REED has staged protests outside strip bars and popular Olympic events, such as the Canada and U.S. hockey game this past Sunday, as part of its "Buying Sex Is Not a Sport," campaign, which was created in response to the Winter Games. REED is organized and supported by a broad base of community members, including former prostitutes, feminists, religious organizations and women the group says are currently exploited in the sex industry.
Ricketts said when REED protests outside a strip club, both customers and dancers are reluctant to enter the bar. "It's a demeaning environment when you're trying to go to work with women shouting at you as you enter," said Ricketts. "Spreading the message that exotic dancers in Vancouver are sex slaves, as the protesters are doing, is spreading lies. Strip clubs in Vancouver are safe work spaces and very much appreciated by those employed by them."
Ricketts said she doesn't understand why so much time and money is being spent on actions sex industry workers don't want.
"The true oppressors are the ones who claim to have our best interest at heart, but refuse to listen to us and what our real needs are," she said. "They're threatening our incomes and our jobs and are further isolating sex workers."
REED spokesperson Mary-Lee Bouma said the reality of the sex industry is that it's based on gender inequality. "No one will debate that," she said.
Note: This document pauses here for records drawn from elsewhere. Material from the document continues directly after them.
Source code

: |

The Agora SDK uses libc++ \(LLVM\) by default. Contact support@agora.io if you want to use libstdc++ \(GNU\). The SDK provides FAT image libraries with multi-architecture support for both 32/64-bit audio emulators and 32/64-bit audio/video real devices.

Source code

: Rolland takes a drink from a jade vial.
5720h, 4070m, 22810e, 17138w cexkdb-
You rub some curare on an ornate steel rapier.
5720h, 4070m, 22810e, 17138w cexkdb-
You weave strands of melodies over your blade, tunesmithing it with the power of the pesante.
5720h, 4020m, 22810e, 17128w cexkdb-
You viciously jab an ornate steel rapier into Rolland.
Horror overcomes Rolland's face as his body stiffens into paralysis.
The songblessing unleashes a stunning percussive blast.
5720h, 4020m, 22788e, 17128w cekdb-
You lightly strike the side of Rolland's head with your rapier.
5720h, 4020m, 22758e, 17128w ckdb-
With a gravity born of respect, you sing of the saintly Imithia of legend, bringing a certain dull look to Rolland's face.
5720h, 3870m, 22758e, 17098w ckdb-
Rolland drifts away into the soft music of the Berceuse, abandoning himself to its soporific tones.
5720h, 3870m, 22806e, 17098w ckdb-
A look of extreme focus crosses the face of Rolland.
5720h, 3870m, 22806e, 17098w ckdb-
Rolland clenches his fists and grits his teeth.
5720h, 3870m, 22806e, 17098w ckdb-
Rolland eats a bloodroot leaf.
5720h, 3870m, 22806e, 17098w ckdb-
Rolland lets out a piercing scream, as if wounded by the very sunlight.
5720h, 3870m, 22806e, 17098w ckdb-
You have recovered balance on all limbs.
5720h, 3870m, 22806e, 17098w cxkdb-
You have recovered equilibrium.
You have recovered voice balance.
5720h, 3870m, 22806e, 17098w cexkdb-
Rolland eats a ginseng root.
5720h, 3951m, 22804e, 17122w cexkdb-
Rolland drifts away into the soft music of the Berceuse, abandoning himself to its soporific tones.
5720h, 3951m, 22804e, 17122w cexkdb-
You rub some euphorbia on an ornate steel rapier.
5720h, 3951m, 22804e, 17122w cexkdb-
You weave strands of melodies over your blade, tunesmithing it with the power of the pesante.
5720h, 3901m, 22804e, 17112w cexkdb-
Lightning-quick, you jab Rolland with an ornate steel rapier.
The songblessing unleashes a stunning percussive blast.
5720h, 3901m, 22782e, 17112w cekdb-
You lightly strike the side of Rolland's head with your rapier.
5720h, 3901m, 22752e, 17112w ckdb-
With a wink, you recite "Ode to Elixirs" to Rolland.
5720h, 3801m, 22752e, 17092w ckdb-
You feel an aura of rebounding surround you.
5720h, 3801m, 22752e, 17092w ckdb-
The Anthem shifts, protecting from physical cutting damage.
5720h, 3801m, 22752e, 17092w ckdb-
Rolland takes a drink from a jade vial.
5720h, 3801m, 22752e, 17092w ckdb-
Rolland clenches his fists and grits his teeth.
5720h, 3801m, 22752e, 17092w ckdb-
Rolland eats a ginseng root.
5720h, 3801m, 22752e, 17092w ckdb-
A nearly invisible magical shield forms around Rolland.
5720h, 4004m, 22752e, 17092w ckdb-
She said REED supports women in the sex trade while targeting the male demand for sexual access to women and children, both boys and girls. Despite the lack of support from dancers like Ricketts, Bouma said the group stands in solidarity with the women working inside strip clubs.
According to Bouma, REED supports a three-pronged approach to the sex trade, including decriminalizing it for women, criminalizing it for customers and providing services and job training for sex workers.
She added there's been lots of interest from the people the protesters have encountered on the street since the Olympics began. REED also gave presentations to delegates from the UK and Russia, countries that will host the next Summer and Winter Olympic Games.